Но растерянное выражение сверкавших глаз брата, испуганный вид Варюшки – оба стояли теперь тут, за порогом ее комнаты, озаренные пламенем свечи, которую держала в руке Настя, – обратили негодование ее в изумление и чаяние чего-то необычайного.

– Что случилось? – пробормотала она. – Ты что, Варюша?..

Немая девочка разом вся обратилась в движение; голова, плечи, руки, лицевые нервы – все заходило у нее. Она то приподымалась на цыпочки, будто намеревалась достигнуть какой-то высоты, то протягивала пальцы вперед и загибала их один за другим, жалобно цыкала языком, кивала в сторону дома, обращенную на двор, не то вопросительно, не то испуганно поводя взглядом на Володю…

– Какие-то люди, и много их, – проговорила Антонина Дмитриевна, привыкшая понимать ее. – Тебя ищут, – скороговоркой примолвила она по адресу брата.

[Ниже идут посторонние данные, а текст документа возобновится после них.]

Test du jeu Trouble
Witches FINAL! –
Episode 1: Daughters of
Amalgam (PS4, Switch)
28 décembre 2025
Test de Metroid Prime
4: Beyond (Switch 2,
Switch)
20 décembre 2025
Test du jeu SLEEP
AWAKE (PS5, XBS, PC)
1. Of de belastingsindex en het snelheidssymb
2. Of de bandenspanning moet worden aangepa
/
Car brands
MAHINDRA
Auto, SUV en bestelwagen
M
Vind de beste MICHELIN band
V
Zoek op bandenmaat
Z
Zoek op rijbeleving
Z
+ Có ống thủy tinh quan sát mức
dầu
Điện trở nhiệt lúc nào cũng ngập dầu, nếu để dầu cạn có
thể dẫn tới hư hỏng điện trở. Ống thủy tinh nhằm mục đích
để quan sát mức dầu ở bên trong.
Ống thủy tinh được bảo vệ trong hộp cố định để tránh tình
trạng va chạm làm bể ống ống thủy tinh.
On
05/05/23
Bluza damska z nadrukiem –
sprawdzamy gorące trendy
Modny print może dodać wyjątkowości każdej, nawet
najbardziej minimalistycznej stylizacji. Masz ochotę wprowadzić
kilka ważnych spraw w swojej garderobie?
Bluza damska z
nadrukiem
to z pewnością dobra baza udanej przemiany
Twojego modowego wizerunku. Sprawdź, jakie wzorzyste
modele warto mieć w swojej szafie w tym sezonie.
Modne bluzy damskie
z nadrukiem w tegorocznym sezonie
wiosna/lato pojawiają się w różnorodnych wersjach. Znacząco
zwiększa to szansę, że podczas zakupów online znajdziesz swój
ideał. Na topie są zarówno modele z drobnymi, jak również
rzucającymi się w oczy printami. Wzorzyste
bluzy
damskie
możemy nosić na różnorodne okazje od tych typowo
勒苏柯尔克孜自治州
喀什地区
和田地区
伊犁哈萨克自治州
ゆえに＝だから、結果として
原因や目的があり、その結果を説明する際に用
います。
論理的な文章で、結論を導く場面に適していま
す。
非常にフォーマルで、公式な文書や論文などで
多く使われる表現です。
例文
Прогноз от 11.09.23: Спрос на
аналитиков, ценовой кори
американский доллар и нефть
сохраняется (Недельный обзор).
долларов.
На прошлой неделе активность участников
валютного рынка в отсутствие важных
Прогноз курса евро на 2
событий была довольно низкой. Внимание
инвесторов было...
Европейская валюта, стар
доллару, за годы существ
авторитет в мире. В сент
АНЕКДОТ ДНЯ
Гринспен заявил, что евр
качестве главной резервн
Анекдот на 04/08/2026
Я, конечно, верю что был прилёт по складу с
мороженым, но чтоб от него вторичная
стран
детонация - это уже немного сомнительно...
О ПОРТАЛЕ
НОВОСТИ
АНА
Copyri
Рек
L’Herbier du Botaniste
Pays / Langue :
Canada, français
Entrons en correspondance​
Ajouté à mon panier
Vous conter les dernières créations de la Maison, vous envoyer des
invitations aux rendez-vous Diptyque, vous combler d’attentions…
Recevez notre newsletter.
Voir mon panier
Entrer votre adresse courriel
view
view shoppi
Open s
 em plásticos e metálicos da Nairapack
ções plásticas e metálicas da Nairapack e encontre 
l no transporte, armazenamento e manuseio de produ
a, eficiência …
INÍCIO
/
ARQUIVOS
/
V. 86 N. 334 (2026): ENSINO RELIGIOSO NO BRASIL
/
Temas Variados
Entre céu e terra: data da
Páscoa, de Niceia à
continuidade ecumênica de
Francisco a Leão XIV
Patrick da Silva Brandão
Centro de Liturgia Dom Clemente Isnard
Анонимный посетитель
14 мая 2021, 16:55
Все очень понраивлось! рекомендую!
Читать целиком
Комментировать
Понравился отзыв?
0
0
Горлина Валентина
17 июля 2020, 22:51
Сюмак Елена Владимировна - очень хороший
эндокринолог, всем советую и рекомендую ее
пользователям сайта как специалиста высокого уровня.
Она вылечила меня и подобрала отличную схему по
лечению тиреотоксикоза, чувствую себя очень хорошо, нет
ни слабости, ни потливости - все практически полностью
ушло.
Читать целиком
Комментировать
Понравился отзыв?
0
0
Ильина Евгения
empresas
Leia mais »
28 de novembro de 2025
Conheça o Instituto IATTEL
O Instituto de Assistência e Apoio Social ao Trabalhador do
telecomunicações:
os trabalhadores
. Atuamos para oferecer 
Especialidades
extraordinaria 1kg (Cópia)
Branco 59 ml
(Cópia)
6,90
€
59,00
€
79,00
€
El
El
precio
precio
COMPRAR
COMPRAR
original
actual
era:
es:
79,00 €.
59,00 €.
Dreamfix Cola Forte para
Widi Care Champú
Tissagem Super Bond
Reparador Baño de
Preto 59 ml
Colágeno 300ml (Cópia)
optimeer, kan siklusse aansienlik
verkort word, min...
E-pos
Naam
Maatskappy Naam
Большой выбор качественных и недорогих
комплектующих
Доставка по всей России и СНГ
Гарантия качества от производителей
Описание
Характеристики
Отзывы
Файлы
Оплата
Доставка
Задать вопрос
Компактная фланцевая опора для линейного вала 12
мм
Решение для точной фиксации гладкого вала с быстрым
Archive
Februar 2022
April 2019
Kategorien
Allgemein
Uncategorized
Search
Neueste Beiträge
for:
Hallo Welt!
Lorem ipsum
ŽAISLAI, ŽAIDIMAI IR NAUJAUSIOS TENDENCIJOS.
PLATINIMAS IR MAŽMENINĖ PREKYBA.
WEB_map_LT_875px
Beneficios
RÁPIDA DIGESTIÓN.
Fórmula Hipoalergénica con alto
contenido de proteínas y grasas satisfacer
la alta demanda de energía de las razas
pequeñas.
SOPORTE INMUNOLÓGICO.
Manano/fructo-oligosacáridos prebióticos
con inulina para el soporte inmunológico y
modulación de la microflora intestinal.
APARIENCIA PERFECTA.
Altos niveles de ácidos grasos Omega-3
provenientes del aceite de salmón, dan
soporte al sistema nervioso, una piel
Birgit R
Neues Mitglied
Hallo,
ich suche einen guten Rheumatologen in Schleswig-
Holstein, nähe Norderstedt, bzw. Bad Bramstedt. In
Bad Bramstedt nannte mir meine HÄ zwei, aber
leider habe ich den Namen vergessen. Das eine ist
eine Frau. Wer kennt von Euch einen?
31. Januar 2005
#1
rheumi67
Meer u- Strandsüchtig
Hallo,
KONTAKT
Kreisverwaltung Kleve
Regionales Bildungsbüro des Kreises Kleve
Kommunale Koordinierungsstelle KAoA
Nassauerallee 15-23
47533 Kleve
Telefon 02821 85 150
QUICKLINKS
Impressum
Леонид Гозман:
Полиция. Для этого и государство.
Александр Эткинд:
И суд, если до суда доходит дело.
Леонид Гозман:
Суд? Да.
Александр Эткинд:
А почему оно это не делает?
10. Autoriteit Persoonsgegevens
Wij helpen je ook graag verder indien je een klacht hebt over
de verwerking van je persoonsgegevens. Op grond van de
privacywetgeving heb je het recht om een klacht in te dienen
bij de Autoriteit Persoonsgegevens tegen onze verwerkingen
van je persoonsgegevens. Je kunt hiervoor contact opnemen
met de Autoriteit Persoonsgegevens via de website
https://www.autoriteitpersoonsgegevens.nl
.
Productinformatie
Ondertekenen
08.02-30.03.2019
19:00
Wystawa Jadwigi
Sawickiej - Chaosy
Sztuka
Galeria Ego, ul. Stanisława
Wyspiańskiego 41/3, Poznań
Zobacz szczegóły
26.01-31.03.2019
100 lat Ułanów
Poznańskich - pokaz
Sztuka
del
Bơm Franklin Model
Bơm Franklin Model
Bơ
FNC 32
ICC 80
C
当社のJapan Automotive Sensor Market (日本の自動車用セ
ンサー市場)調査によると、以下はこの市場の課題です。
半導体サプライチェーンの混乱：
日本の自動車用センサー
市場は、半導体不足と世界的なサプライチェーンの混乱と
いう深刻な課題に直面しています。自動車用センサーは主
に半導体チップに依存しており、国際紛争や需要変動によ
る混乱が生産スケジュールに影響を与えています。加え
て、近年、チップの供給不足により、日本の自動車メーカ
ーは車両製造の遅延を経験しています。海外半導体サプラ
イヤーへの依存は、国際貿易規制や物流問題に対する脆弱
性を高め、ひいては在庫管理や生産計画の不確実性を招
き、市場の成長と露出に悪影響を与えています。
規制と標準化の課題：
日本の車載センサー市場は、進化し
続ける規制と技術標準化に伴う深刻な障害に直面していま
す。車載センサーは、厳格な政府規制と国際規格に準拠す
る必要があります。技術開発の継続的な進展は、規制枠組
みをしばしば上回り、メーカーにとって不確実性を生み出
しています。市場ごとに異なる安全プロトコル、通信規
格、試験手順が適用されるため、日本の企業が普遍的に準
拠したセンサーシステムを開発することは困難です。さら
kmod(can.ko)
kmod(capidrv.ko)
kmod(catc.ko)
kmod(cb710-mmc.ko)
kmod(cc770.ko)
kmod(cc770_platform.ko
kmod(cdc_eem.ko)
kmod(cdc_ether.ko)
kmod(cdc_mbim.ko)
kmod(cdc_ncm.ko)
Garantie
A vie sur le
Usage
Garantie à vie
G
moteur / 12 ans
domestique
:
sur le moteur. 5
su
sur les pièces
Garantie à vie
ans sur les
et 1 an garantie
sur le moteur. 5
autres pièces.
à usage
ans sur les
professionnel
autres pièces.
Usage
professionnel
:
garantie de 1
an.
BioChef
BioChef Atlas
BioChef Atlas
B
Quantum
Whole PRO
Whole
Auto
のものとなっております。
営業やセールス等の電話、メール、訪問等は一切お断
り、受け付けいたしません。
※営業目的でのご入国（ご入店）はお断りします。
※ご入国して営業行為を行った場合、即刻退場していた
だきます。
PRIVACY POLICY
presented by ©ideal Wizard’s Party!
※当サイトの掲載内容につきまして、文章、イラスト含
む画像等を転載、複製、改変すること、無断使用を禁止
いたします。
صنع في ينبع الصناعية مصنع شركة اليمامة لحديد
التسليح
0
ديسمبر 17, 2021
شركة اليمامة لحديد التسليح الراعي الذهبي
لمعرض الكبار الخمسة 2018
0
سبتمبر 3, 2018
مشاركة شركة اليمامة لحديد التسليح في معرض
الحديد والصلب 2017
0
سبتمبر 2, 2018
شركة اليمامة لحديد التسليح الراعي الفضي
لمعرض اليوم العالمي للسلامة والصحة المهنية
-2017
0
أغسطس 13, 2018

– Да, да, – закивала утвердительно немая.

– Ты была на дворе?

– Да.

– Для чего?

Девочка как бы смущенно усмехнулась и поникла своею маленькою, худенькою головкой.

– Это ты ночью в огород бегала огурцы воровать? – строго проговорила Антонина Дмитриевна. – Кого же ты видела?

Варюшка быстрым движением подняла руку к уху.

– Разглядеть не могла, темно – но слышала разговор, так?

– Да, да!

– Что же ты слышала?

Девочка так же быстро указала глазами на Володю и перехватила наперекрест пальцами кисти своих рук.